Imparting hydrophobic properties to chitosan material inhibits hydrolytic processes, which are the basis of biodegradability [57]. One of the principal issues for the performed modification was the preservation of the biodegradability of the resulting materials, which in this study was determined by degrading films in soil (Figure 6 and Figure 7). Unmodified chitosan film loses approximately 90% of its weight when exposed to soil for 4–5 months. It can be assumed that complete biodegradation occurs after soil exposure for 5–6 months. After 65 days from the beginning of the experiment, the unmodified material was characterized by a weight loss of ~30%, whereas the samples modified with GMA and AlMA copolymers during this period showed the onset of destructive processes, which were preceded by an induction period associated with hydration of the modifier attached to the surface. After soil exposure for 5 months, chitosan films modified with poly(GMA-co-DMA) and poly(GMA-co-LMA) showed weight losses of up to 75% and 50%, respectively, which confirmed the preservation of the biodegradability of these materials.

Figure 6

Weight loss of chitosan films under soil degradation conditions: 1-unmodified; 2-modified with poly(GMA-co-DMA); 3-modified with poly(GMA-co-LMA).

Figure 7

Chitosan films before and after soil degradation: 1-unmodified; 2-modified with poly(GMA-co-DMA); 3-modified with poly(GMA-co-LMA).

4. Conclusions

This study evaluated the effect of the structure of grafted copolymers based on alkyl methacrylates with C6–C18 hydrocarbon side groups and glycidyl methacrylate on the lyophilic and sorption properties of chitosan aerogels. The unmodified chitosan aerogel was characterized by complete wetting and water absorption of 56.4 g/g, while the modification resulted in superhydrophobic aerogels characterized by wetting angles up to 157°. The copolymers based on alkyl methacrylates and glycidyl methacrylate grafted onto the surface of chitosan aerogels prevented the capillary effect relative to water and allowed the reduction of the material’s water absorption by a factor of 30 down to 1.8 g/g when modified with a GMA and SMA copolymer with the side alkyl group containing 18 carbon atoms. The GMA and HeMA copolymer has the least effective water-repellent effect and allows the reduction of water absorption by a factor of 12 down to 4.6 g/g. The length of the alkyl substituent of 10–14 carbon atoms in alkyl methacrylate yields similar water repellent properties in the water absorption range of 2.1–2.2 g/g. The oleophilic nature of the polymeric modifiers contributes to the sorption capacity of aerogels up to 44 g/g relative to various types of liquid hydrocarbons.

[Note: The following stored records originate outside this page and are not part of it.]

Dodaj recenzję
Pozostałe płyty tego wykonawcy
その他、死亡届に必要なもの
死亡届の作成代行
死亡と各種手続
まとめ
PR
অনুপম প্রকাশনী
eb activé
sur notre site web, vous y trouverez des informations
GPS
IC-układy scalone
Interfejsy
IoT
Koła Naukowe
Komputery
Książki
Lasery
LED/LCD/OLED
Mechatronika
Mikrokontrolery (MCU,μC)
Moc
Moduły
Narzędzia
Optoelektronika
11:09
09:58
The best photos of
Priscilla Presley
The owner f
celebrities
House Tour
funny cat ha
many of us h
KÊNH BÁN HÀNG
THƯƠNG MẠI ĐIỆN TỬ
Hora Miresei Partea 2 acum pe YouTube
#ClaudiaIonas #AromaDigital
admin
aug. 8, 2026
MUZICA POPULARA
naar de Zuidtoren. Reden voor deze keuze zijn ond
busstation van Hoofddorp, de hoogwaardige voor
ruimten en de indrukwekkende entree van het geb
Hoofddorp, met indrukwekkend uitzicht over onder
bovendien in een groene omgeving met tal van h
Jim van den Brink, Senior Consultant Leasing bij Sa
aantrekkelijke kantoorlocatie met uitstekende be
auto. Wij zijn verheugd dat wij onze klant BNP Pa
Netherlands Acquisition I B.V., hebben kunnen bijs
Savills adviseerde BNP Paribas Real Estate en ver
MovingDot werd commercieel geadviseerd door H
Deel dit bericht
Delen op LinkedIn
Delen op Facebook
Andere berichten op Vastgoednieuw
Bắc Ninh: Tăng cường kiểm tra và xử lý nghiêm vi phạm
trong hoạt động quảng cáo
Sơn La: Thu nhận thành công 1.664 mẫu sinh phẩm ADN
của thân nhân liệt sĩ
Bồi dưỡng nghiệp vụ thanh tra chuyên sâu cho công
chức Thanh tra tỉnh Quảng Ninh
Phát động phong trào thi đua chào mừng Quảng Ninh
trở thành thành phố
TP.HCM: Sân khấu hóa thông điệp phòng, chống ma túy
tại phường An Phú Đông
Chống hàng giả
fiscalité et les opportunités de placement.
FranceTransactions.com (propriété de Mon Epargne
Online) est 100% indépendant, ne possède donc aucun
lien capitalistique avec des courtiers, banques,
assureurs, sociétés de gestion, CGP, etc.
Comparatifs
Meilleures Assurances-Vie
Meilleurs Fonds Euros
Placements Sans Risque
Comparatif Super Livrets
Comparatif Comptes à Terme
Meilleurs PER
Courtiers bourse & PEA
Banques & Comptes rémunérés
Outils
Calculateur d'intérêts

The resulting sorption and hydrophobic characteristics of the modified chitosan aerogels determine the possibility of selective sorption of hydrocarbons from water surfaces, which in conjunction with the preservation of biodegradability opens up prospects for the use of these materials as effective and environmentally friendly petroleum and oil sorbents.